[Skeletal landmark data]
——————————
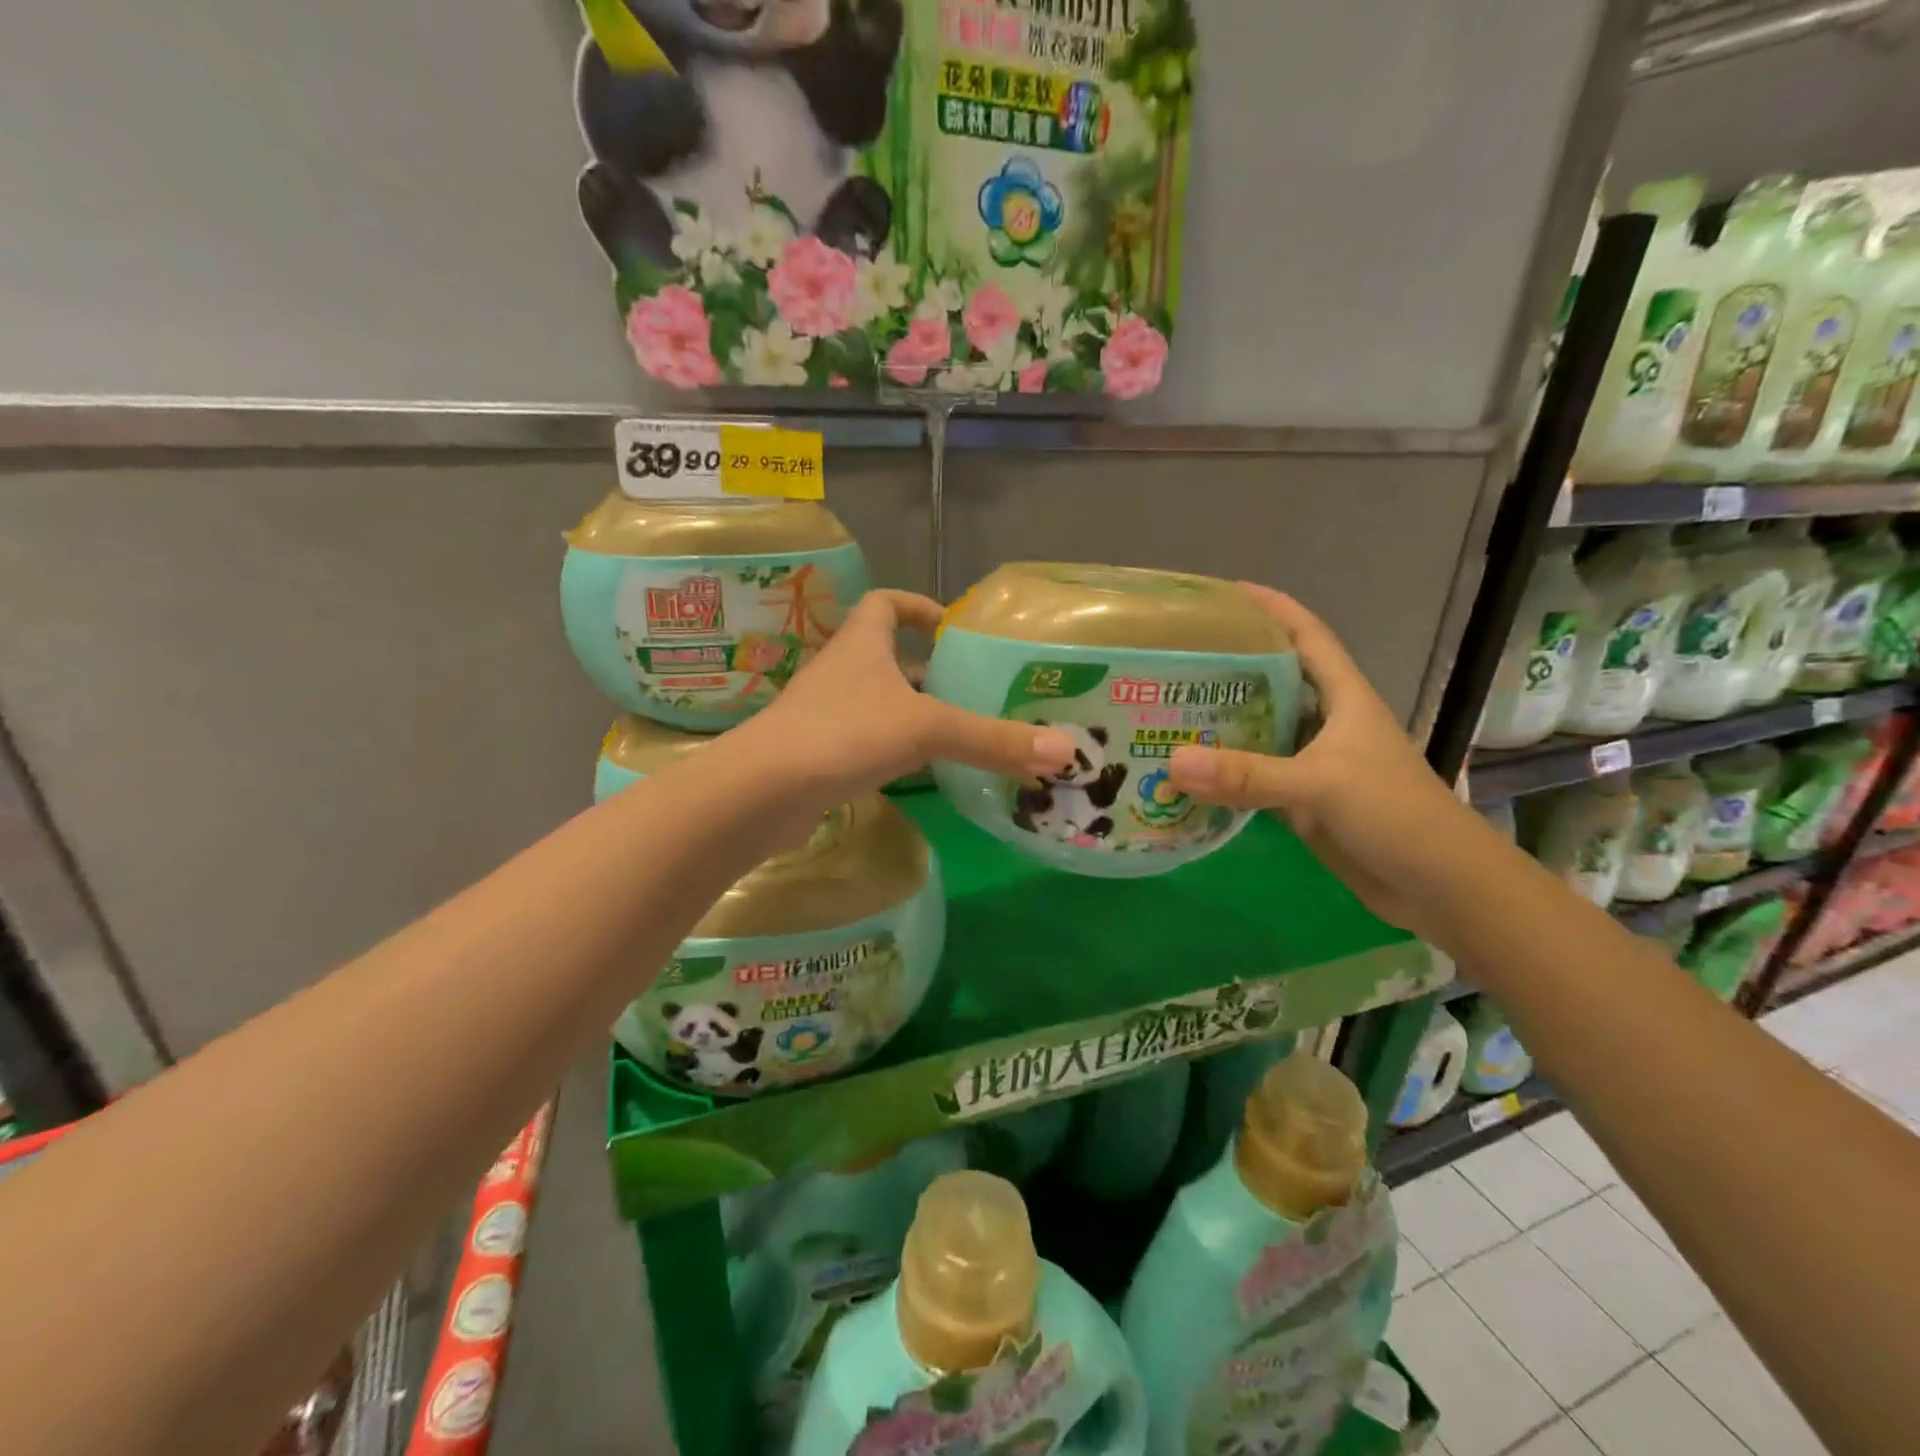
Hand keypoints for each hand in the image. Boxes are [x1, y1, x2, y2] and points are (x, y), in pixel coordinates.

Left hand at [738, 588, 1076, 803]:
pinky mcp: (820, 753)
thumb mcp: (926, 730)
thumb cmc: (844, 734)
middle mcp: (842, 671)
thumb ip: (992, 739)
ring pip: (880, 702)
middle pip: (889, 657)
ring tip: (962, 732)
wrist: (762, 792)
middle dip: (930, 671)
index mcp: (863, 643)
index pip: (888, 604)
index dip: (920, 608)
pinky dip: (896, 749)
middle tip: (976, 691)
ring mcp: (827, 714)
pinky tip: (924, 771)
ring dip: (915, 713)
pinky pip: (867, 741)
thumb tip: (1066, 750)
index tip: (954, 630)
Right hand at [1166, 586, 1484, 940]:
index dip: (1271, 609)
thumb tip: (1173, 762)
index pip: (1307, 635)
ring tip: (1167, 708)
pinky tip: (1187, 771)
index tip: (1224, 593)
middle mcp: (1327, 722)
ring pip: (1260, 728)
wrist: (1439, 886)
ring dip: (1220, 720)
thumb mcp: (1322, 786)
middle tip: (1175, 657)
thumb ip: (1248, 775)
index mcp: (1344, 697)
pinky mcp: (1302, 800)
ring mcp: (1313, 762)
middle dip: (1230, 664)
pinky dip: (1223, 771)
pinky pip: (1254, 775)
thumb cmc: (1395, 815)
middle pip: (1273, 679)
——————————
→ **Assignment**
Do not include images; quote all of the entries above exactly.

→ **Output of the exercise**
Hand keypoints for each hand in the image. Boxes are [x1, y1, x2, y2] and points are (x, y), in pixel coordinates.

Left hand at [738, 588, 1076, 803]:
pinky mcp: (820, 753)
thumb mcp: (926, 730)
thumb cmc: (844, 734)
middle mcp: (842, 671)
thumb ip: (992, 739)
ring pip: (880, 702)
middle pip: (889, 657)
ring tip: (962, 732)
wrist: (762, 792)
middle dip: (930, 671)
index mcp: (863, 643)
index pip: (888, 604)
index dip: (920, 608)
pinky dip: (896, 749)
middle tip: (976, 691)
ring mcp: (827, 714)
pinky tip: (924, 771)
ring dip: (915, 713)
pinky pip: (867, 741)
thumb tip: (1066, 750)
index tip: (954, 630)
Right hand at [1166, 586, 1484, 940]:
index dip: (1271, 609)
thumb tip: (1173, 762)
index pip: (1307, 635)
ring tip: (1167, 708)
pinky tip: (1187, 771)
index tip: (1224, 593)
middle mcp: (1327, 722)
ring pip: (1260, 728)
wrist: (1439, 886)
ring dip: (1220, 720)
thumb mcp: (1322, 786)
middle tip: (1175, 657)
thumb ip: (1248, 775)
index mcp: (1344, 697)
pinky mcp: (1302, 800)
ring mcp: (1313, 762)
middle dip: (1230, 664)
pinky dip: (1223, 771)
pinky pip: (1254, 775)
thumb cmc: (1395, 815)
middle pip: (1273, 679)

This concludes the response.